JOHOR BARU - The chemical pollution in Pasir Gudang has led to mass buying of face masks, with many outlets having run out of stock.
Besides the N95 (respirator) masks, ordinary face masks are also in high demand.
Many outlets in the area had run out of supply since Tuesday. Checks at five outlets in Pasir Gudang showed empty shelves.
According to the workers, they were not sure when the new orders would arrive as "even the suppliers do not have stock". They advised the public to look for masks in other areas such as Johor Baru.
KPJ Pasir Gudang consultant general and respiratory physician Dr Che' Wan Aminuddin Hashim said the recommended face mask was the N95 variety which was suitable to protect against environmental pollution.
"There are several types of face masks available. The ones we use in the medical field is known as the surgical mask, which can offer the wearer better protection against infection.
"There are various types of N95 in the market which are commonly used by those handling gases or pollution," he said at the KPJ Pasir Gudang Specialist Hospital on Wednesday (March 13).
The state government has ordered a total of 111 schools in and around Pasir Gudang in Johor closed pending further notice.
Education Minister Dr Maszlee Malik said he made the decision after being told that the situation had reached "critical" level. He directed all teachers involved to "stop work" at once given the severity of the situation.
The list included the 13 schools closed down earlier due to chemical pollution in Sungai Kim Kim, which had affected almost 300 people.

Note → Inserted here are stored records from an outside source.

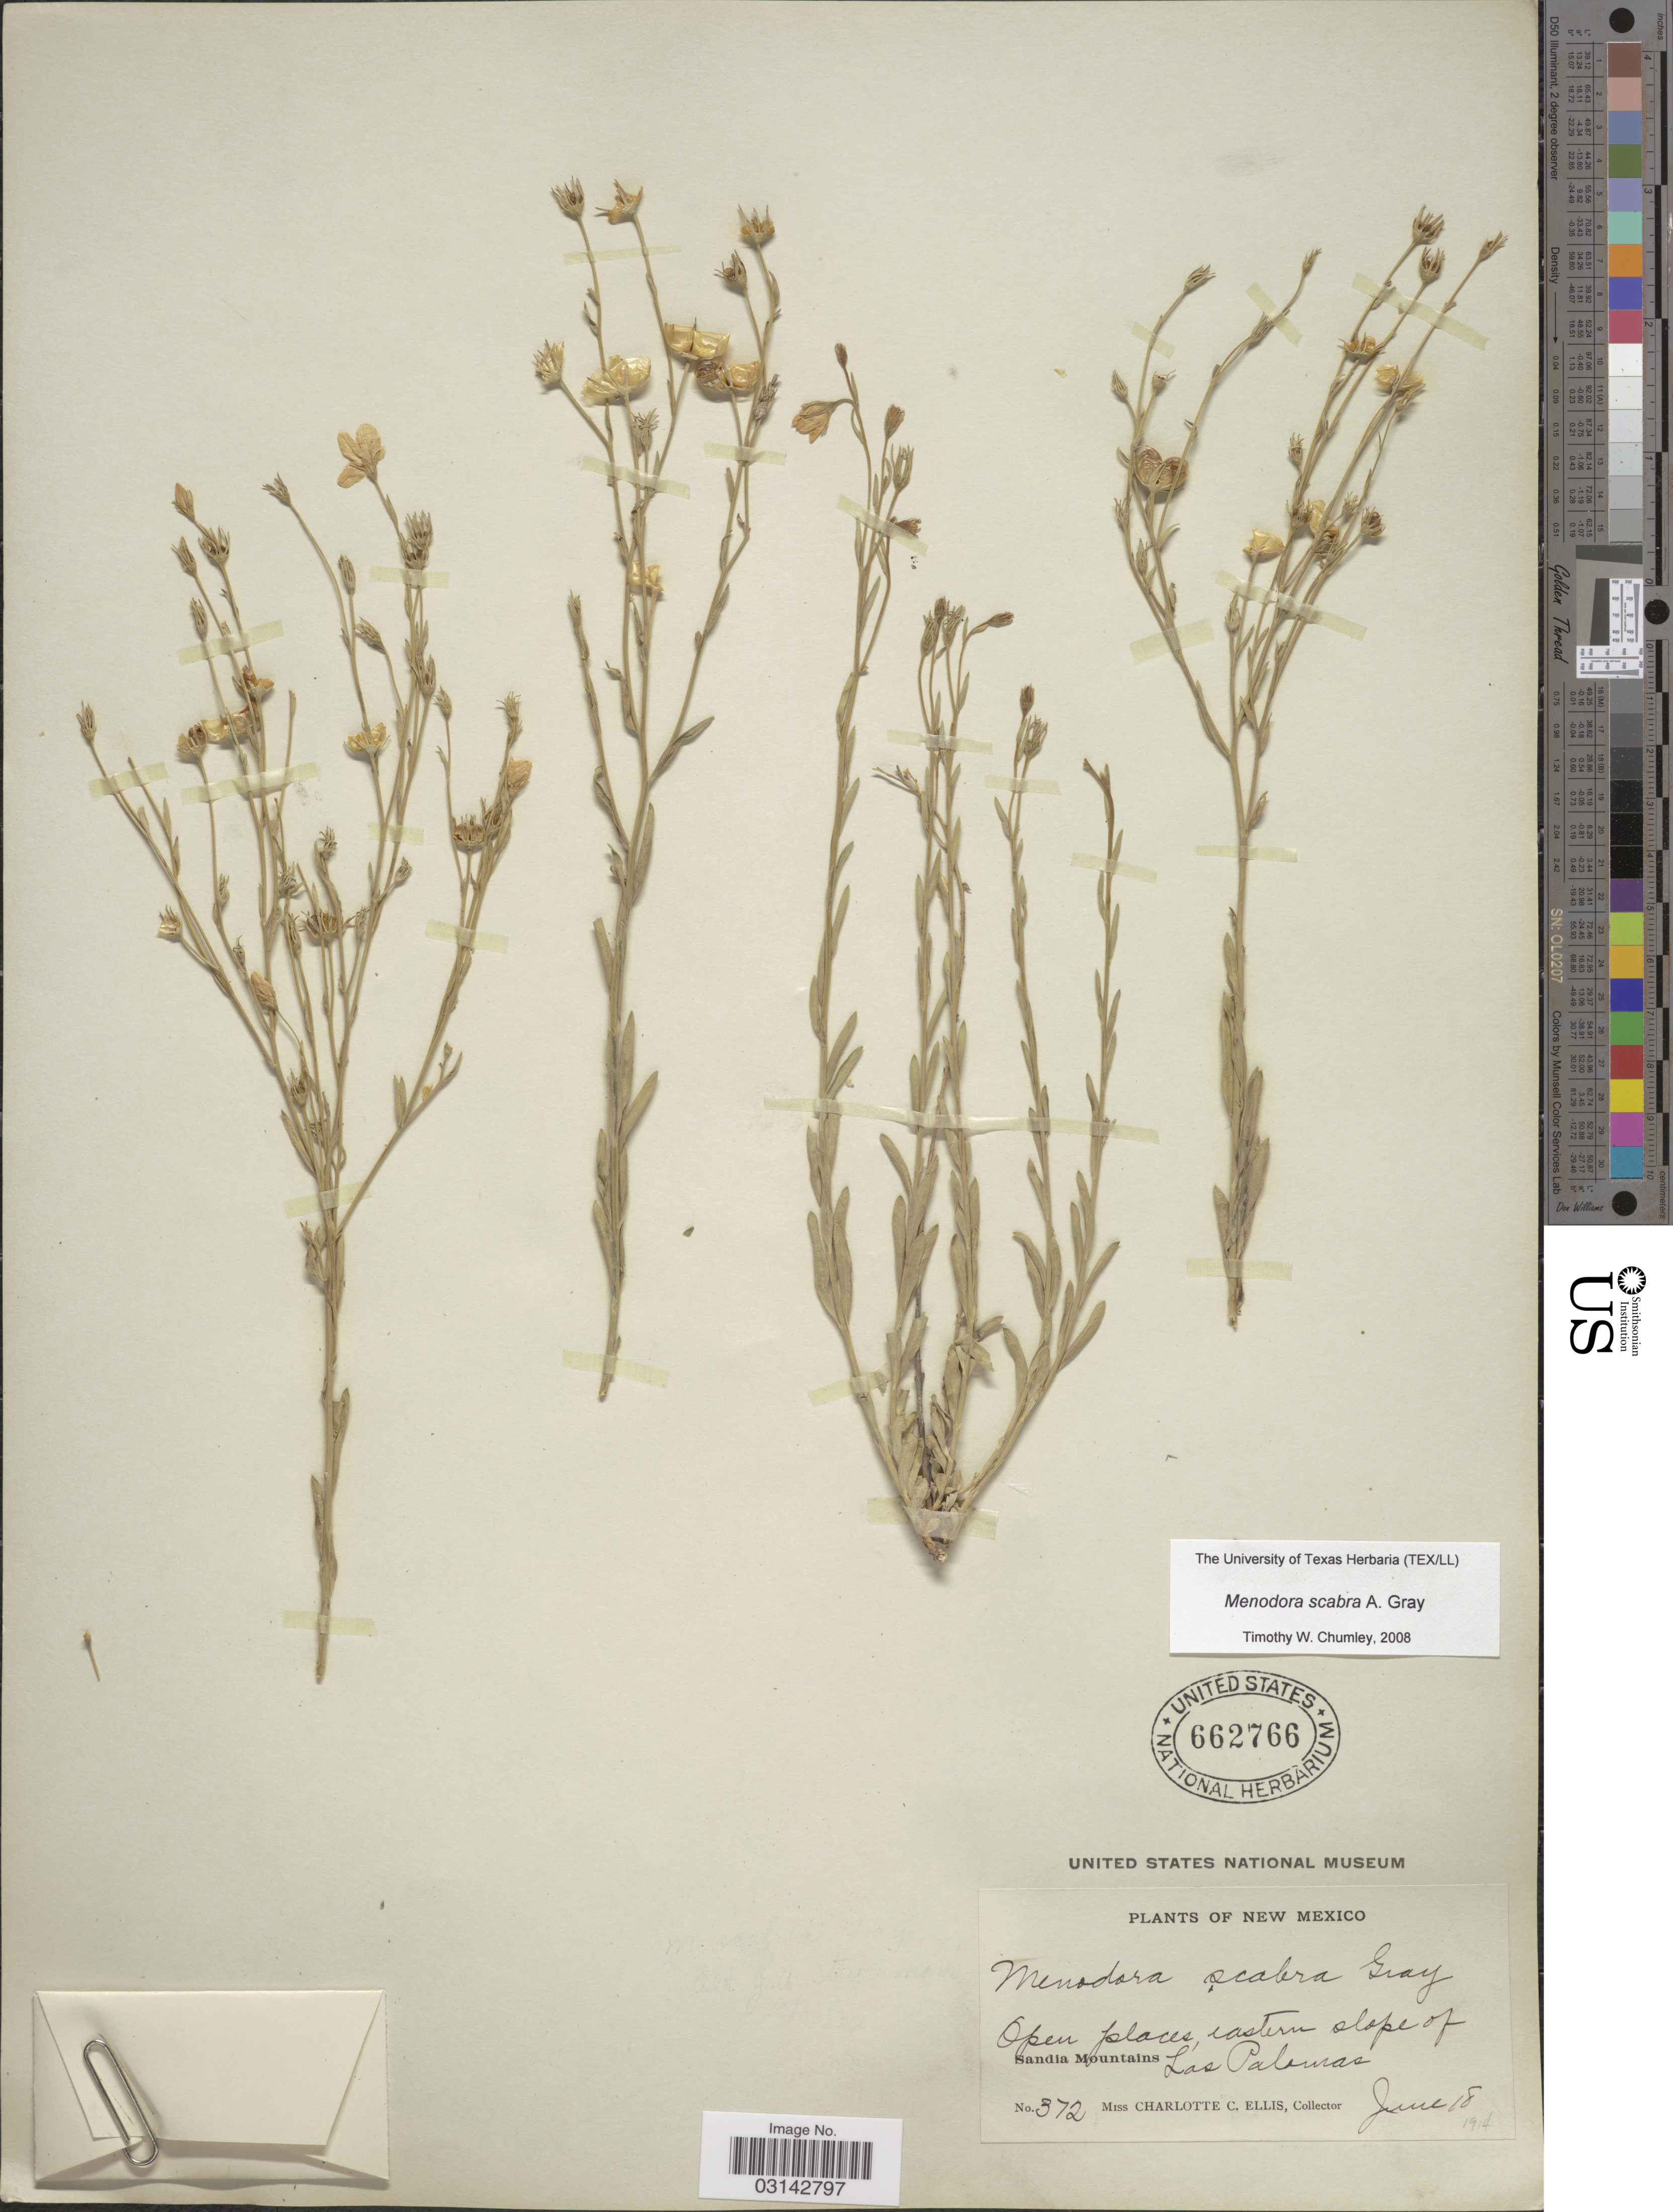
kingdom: Plantae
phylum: Tracheophyta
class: Magnoliopsida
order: Lamiales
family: Oleaceae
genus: Menodora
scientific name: Menodora scabra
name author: A. Gray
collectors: C. C. Ellis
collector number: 372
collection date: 1914-06-18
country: United States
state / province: New Mexico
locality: Eastern slope of Sandia Mountains. Las Palomas.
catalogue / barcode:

Speaking to reporters during a visit to Sekolah Bimbingan Jalinan Kasih, Maszlee said the type of poisonous gas emitting from the river in question had not been ascertained.
"While waiting for updates from the Department of Environment (DoE), the ministry is keeping close tabs on the situation.
"The Johor government and State Disaster Management Committee will update us on the latest through the Johor Education Department," he said.
Maszlee said the decision made on the school closures and others were based on the advice of the committee which comprised experts.
"The ministry's top priority is the safety of students, teachers and support staff whom we regard as family. The best must be done for them. We will hold a discussion with the committee,'' he said.
Saying he was saddened and angered by the pollution of Sungai Kim Kim, the minister hoped that justice would be served on the criminals who had caused much suffering to "my education family".
About 266 victims are being treated at the Sultan Ismail Hospital, with 42 warded at the Sultanah Aminah Hospital since the chemical pollution was reported last Thursday.
Johor executive councillor Dr Sahruddin Jamal was reported to have said that a contractor licensed by the DoE would be appointed to clean up the river.
He said the affected stretch spanned 1.5km and the exercise would be coordinated by the DoE and Drainage and Irrigation Department.